India stands at the cusp of a massive electric vehicle revolution, one that is expected to be powered by electric two and three wheelers before even passenger vehicles on battery power making their presence felt. There are a mile long list of benefits that electric vehicles promise - from affordable mobility to better performance, lower maintenance cost and being virtually free from emissions.
But India is also a country where 70% of electricity is generated from coal and reports of a shortage in the past few days, apart from the immediate question of supply, casts a shadow on what it would mean for electric vehicles.
The Union Ministry of Power recently listed four main reasons for coal stocks which are reportedly dwindling. "There are four reasons for the depletion of coal stocks at the power plant end- unprecedented increase in demand for electricity due to the revival of the economy; heavy rains in coal mine areas during September 2021 thereby adversely affecting the coal production as well as despatch of coal from mines; increase in prices of imported coal to unprecedented high level leading to a substantial reduction in power generation from imported coal-based power plants leading to more dependence on domestic coal; non-building of adequate coal stocks before the onset of Monsoon," a release issued by the ministry informed. (Read more on HT)
While the ministry has assured that supply won't be affected, a number of state ministers have raised concerns.
But in the case of scheduled outage then, would it mean your electric car or scooter will remain stranded? It may well be likely.
With petrol and diesel prices breaking new records in terms of per litre pricing, battery-powered options have come as a relief but possible cuts in supply could negate the advantages.
This problem is, of course, apart from the larger question raised by many environmentalists about how green are electric vehicles if these make use of electricity generated by coal-powered units.
What is the way forward then?
It is not all gloom and doubt.
According to a report titled India Energy Outlook 2021, International Energy Agency outlines how solar power is likely to eventually match coal as the main source for electricity generation here.
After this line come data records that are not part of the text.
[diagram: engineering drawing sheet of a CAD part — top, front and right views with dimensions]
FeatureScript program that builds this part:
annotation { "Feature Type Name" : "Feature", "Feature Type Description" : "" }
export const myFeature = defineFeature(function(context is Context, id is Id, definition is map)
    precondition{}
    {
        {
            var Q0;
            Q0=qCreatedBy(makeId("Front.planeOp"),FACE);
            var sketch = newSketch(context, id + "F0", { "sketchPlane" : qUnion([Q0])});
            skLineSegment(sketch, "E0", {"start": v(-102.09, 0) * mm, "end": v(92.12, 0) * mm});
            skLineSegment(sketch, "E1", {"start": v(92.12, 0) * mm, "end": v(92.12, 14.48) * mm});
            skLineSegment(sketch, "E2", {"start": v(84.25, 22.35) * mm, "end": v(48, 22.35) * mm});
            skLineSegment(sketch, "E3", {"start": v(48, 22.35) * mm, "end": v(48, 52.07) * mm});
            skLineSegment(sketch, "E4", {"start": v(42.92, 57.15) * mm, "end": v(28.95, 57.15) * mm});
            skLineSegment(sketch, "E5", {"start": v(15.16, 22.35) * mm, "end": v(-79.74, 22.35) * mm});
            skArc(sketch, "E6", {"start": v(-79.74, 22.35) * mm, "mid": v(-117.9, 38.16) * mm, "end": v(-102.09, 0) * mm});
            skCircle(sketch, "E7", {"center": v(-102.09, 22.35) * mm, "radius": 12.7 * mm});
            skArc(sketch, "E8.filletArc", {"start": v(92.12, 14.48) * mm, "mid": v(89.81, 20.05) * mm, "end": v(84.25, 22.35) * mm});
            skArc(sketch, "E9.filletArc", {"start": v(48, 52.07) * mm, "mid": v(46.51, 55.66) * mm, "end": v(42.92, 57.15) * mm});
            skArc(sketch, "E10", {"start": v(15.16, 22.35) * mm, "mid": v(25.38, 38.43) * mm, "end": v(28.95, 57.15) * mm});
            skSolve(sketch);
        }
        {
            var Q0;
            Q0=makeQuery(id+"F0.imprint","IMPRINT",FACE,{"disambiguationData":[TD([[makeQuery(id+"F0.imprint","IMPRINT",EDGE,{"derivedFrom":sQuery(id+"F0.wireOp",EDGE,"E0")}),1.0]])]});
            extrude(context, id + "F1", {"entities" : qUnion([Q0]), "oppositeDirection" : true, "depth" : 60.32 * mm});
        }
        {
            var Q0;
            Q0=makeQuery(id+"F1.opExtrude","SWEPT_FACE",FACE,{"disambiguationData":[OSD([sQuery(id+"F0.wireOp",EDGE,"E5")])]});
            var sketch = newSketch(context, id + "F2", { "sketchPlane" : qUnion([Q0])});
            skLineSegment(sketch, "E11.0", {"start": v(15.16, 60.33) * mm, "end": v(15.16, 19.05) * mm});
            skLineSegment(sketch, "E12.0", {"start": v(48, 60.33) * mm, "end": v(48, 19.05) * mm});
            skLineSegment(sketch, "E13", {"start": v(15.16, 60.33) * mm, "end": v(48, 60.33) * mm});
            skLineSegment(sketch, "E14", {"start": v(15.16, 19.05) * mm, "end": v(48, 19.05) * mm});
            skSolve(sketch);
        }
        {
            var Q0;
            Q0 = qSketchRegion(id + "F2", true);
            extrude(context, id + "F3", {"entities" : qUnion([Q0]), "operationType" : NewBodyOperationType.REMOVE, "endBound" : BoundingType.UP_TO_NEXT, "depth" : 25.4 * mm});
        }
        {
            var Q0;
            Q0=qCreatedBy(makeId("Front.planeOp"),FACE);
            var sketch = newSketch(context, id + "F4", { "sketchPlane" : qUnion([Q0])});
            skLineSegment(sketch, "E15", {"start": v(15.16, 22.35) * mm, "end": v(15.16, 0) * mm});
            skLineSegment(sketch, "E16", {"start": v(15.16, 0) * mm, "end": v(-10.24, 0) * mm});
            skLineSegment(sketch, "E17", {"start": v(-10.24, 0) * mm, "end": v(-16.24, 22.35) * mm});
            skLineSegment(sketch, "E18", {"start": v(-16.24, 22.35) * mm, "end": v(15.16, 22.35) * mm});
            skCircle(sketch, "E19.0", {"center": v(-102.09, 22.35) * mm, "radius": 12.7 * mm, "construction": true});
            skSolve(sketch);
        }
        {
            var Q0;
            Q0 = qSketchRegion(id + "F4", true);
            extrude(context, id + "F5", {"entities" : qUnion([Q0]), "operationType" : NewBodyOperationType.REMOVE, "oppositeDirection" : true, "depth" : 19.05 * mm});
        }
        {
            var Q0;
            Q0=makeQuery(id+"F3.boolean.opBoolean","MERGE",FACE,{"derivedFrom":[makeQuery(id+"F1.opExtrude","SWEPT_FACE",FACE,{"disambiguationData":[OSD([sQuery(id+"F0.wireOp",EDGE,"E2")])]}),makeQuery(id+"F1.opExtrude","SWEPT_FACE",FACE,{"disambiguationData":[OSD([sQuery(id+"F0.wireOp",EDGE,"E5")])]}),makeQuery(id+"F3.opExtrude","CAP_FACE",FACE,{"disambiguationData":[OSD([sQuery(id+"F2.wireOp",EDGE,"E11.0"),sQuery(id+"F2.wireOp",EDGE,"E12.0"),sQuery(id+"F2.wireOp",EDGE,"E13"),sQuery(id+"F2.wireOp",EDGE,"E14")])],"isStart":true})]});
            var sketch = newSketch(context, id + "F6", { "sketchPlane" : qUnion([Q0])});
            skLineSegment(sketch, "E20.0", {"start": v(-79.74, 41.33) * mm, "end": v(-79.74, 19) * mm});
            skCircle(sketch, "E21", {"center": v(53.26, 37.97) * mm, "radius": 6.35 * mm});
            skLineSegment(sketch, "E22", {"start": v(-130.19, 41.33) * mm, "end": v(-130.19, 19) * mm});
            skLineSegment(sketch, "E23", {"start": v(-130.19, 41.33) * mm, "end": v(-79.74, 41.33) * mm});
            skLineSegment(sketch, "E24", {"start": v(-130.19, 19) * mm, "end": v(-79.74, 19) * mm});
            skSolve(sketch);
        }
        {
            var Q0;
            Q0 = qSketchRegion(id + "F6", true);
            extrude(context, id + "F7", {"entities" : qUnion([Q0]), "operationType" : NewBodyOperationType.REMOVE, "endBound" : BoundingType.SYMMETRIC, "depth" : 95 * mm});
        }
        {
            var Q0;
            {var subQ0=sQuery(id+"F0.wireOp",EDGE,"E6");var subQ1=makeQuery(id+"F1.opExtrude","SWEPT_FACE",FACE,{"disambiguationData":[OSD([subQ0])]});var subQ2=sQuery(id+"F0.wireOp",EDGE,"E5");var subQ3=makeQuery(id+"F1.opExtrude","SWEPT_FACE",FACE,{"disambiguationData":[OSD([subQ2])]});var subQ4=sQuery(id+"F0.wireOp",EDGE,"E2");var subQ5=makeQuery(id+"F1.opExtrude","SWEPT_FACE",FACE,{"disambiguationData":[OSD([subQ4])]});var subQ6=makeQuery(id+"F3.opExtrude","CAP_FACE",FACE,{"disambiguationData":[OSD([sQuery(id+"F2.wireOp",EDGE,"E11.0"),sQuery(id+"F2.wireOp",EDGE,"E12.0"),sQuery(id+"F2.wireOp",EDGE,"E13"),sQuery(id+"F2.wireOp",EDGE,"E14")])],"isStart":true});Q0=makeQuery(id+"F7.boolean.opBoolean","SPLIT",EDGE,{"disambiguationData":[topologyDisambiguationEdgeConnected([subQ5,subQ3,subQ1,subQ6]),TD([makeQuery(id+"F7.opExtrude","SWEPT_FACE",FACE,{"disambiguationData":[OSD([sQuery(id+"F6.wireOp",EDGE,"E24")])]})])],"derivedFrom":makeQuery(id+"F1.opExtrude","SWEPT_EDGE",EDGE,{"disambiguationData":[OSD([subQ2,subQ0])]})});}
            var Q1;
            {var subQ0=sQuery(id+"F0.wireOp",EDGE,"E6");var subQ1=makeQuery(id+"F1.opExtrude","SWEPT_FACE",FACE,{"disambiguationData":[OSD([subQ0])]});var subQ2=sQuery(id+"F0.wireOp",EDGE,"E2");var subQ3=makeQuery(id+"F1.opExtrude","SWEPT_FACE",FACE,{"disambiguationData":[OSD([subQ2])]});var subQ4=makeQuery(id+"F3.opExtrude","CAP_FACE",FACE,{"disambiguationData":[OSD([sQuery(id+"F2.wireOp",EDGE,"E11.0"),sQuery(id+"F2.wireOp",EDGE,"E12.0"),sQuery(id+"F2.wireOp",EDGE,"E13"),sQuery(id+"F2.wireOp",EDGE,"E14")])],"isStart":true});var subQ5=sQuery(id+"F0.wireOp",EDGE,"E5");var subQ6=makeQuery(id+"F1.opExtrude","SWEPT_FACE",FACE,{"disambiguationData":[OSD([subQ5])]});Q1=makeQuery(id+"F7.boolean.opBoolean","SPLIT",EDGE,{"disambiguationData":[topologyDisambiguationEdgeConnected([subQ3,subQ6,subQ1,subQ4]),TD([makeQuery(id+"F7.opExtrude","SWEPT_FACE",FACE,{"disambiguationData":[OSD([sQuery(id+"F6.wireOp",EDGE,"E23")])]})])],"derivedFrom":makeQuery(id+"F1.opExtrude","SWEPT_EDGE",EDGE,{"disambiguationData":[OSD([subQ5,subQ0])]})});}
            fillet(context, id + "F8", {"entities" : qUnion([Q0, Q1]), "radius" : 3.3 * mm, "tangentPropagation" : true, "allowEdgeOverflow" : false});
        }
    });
Underlining how India is the world's third-largest energy consuming country, it notes that solar power has enormous potential. “To meet growth in electricity demand over the next twenty years, India will need to add a power system the size of the European Union to what it has now," the report states. “Solar power is set for explosive growth in India, matching coal’s share in the Indian power generation mix within two decades in the STEPS – or even sooner in the Sustainable Development Scenario."
And it isn't as if significant moves have not already been made by India in this regard. Earlier this year, Prime Minister Narendra Modi inaugurated Asia’s largest solar power plant in Madhya Pradesh’s Rewa district. (Read more on HT here)
So while the current situation may appear a more than a casual bother for the still minisule number of people with an electric vehicle, the pace of electric vehicle adoption, say many, will need to be matched by alternate and sustainable means of generating electricity, whether is it is solar, wind or tidal.